Bu güne kadar köşe yazılarımda genellikle pozitif enerji yaymyı prensip edinmişimdir . Fakat bu hafta üzülerek bazı değişiklikler yaptım.
Semih Çelik adlı zanlı tarafından öldürülen İkbal Uzuner ve Ayşenur Halil için aklı başında her insan gibi ben de çok kızgınım . Hiçbir canlı öldürülmeyi hak etmiyor. Üstelik feci bir şekilde tasarlayarak. Katil önce Ayşenur Halil’i daha sonra da İkbal Uzuner’i öldürdü. İkbal Uzuner’in başını Edirnekapıdaki surlardan aşağıya atıp ardından da kendini attı. Korku filmi gibi…
Yıllarca emekle besleyip gözünden sakındığın evladını bir gün bir yerde bir canavar yok ediyor .
Bu haberleri duymaya ne kadar alıştık ve en acısı da bu.
Değişmeyen, hatta artan ama hiçbir şekilde eksilmeyen kadın cinayetleri…
Sanki olayları bir öncekinden daha çarpıcı hale getirmek için harcanan bir çaba var mütemadiyen .
Hasta olduğunu bilmeyen normal insan kılığına giren canlılardan oluşan bir kitle gittikçe halkasını genişletiyor.
Bu sebepten ötürü kimsenin kimseye güveni kalmaması gerekir.
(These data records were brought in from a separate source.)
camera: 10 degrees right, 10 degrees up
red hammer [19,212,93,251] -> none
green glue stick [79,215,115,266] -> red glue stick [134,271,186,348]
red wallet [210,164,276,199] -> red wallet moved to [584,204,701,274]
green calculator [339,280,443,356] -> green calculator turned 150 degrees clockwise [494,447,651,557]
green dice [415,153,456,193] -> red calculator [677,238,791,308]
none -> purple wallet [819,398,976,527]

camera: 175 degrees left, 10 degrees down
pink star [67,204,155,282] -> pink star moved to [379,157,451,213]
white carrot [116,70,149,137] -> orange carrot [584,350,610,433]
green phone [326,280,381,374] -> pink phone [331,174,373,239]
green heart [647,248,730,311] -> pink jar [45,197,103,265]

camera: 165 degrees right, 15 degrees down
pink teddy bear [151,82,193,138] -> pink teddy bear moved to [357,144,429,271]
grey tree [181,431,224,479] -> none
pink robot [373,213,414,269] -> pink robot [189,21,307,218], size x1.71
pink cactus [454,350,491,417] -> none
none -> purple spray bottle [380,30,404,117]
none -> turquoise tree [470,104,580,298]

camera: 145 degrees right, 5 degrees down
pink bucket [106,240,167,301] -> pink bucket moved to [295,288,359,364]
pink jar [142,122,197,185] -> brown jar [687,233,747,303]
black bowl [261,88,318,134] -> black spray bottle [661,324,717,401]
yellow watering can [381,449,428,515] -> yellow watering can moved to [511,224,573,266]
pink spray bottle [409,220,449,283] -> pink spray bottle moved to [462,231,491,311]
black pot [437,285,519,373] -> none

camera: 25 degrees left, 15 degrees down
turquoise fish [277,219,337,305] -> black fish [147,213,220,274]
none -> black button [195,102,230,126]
Fakat bahse konu cani, kurbanını şaşırtmayı başarıyor bir şekilde.
Bütün beynini “O” nu sakat bırakmaya veya öldürmeye göre programladığı için de pek bir şey fark etmiyor. Çünkü sonuçta kendini de öldürüyor.
Bu zihniyetler değişmez ise kadınlar doğadaki korunma ihtiyacı olan tüm canlılar gibi yaşamını sürdürmeye devam edecek.
Kime neyi anlatabiliriz ki, bu insanlar normal değil. Toplumda her yerde karşımıza çıkabilirler.
Bir toplumda kadınlar ve çocuklar öldürülüyorsa o toplumun geleceği bitmeye mahkûmdur.
Yaşamın devamlılığını sağlayan kadınlardır, gelecek güzel günler de çocuklarımıza emanettir.
Son zamanlarda basında küçücük çocukların istismarlarını ve ne yazık ki kendi yakınları tarafından da feci şekilde katledildiğini duyuyoruz.
Aslında daha çok şeyler yazmak istiyorum ama kendime olan saygımdan ötürü yazmıyorum…
Bu kötü olayları duydukça hani diyoruz ya kıyamet kopacak artık diye. Artık bu kadarı da pes dediğimiz kıyametin koptuğu yerdeyiz !!!